THE COURIER/Photo by Billy Rennison

More city motorists may be getting tickets because of shorter yellow lights at the city’s red-light cameras, the New York Post reported.

AAA New York, through recent random surveys, found that at intersections with the cameras that catch drivers running reds, yellow lights were “shorter by as much as 15 percent compared to the city standard.”

According to the Department of Transportation (DOT), at the average 30 mph intersection, yellow lights are supposed to be three seconds long, but AAA found that at intersections with red-light cameras, yellow lights were 2.53 seconds, the Post reported.

In the city, there are 170 red-light cameras at 150 intersections, said the Post.

According to the paper, AAA is planning on using these findings to prevent the red-light program from expanding.

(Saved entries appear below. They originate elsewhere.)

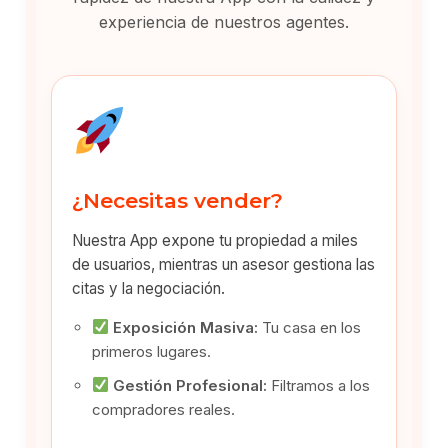
experiencia de nuestros agentes.
¿Necesitas vender?
Nuestra App expone tu propiedad a miles
de usuarios, mientras un asesor gestiona las
citas y la negociación.
Exposición Masiva:
Tu casa en los
primeros lugares.
Gestión Profesional:
Filtramos a los
compradores reales.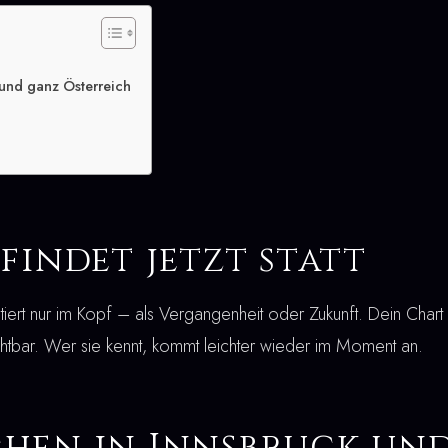
und ganz Österreich
findet jetzt statt
stiert nur im Kopf – als Vergangenheit oder Zukunft. Dein Chart
chtbar. Wer sie kennt, kommt leichter wieder im Moment an.
hen in Innsbruck un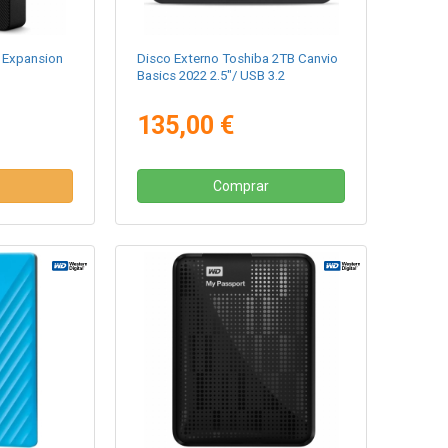
 Expansion
Disco Externo Toshiba 2TB Canvio
Basics 2022 2.5"/ USB 3.2
135,00 €
Comprar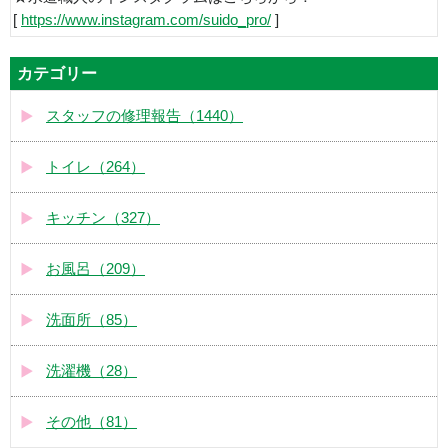
[
https://www.instagram.com/suido_pro/
]
カテゴリー
スタッフの修理報告（1440）
トイレ（264）
キッチン（327）
お風呂（209）
洗面所（85）
洗濯機（28）
その他（81）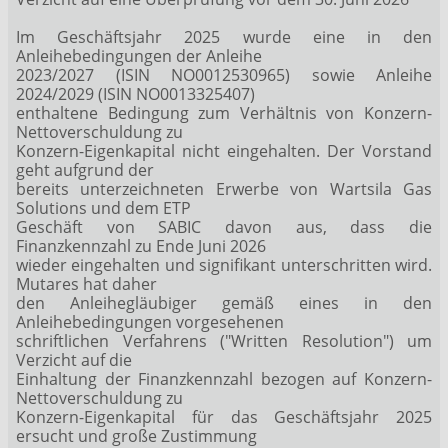
Im Geschäftsjahr 2025 wurde eine in den
Anleihebedingungen der Anleihe
2023/2027 (ISIN NO0012530965) sowie Anleihe
2024/2029 (ISIN NO0013325407)
enthaltene Bedingung zum Verhältnis von Konzern-
Nettoverschuldung zu
Konzern-Eigenkapital nicht eingehalten. Der Vorstand
geht aufgrund der
bereits unterzeichneten Erwerbe von Wartsila Gas
Solutions und dem ETP
Geschäft von SABIC davon aus, dass die
Finanzkennzahl zu Ende Juni 2026
wieder eingehalten und signifikant unterschritten wird.
Mutares hat daher
den Anleihegläubiger gemäß eines in den
Anleihebedingungen vorgesehenen
schriftlichen Verfahrens ("Written Resolution") um
Verzicht auf die
Einhaltung der Finanzkennzahl bezogen auf Konzern-
Nettoverschuldung zu
Konzern-Eigenkapital für das Geschäftsjahr 2025
ersucht und große Zustimmung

“Municipalities must remember that public support for the programs will remain only if the programs are fair and target deliberate red-light running, not drivers trapped by short “yellow” (amber) times,” said AAA New York on its website.

But the DOT is refuting AAA’s findings.

“This ‘study’ is bogus and the real victims here are the New Yorkers who have lost their lives in red-light running crashes. Red-light cameras save lives and deter dangerous driving, and we should dedicate resources to dangers that are killing people instead of false ‘gotcha’ claims. Two of the locations in this ‘study’ don’t even have red-light cameras and the other two—out of nearly 12,500 signalized intersections citywide—are properly timed. New York’s red-light cameras operate with a .3-second delay so that any minor variations don’t result in violations. Even though there is no legal requirement, all signals citywide are timed to the same standard regardless of whether there are cameras,” said DOT Commissioner Janette Sadik-Khan.

AAA tested the yellow lights at four Manhattan intersections: First Avenue and 125th Avenue; Madison Avenue and 96th Street; Amsterdam Avenue and 110th Street; and Amsterdam Avenue and 96th Street.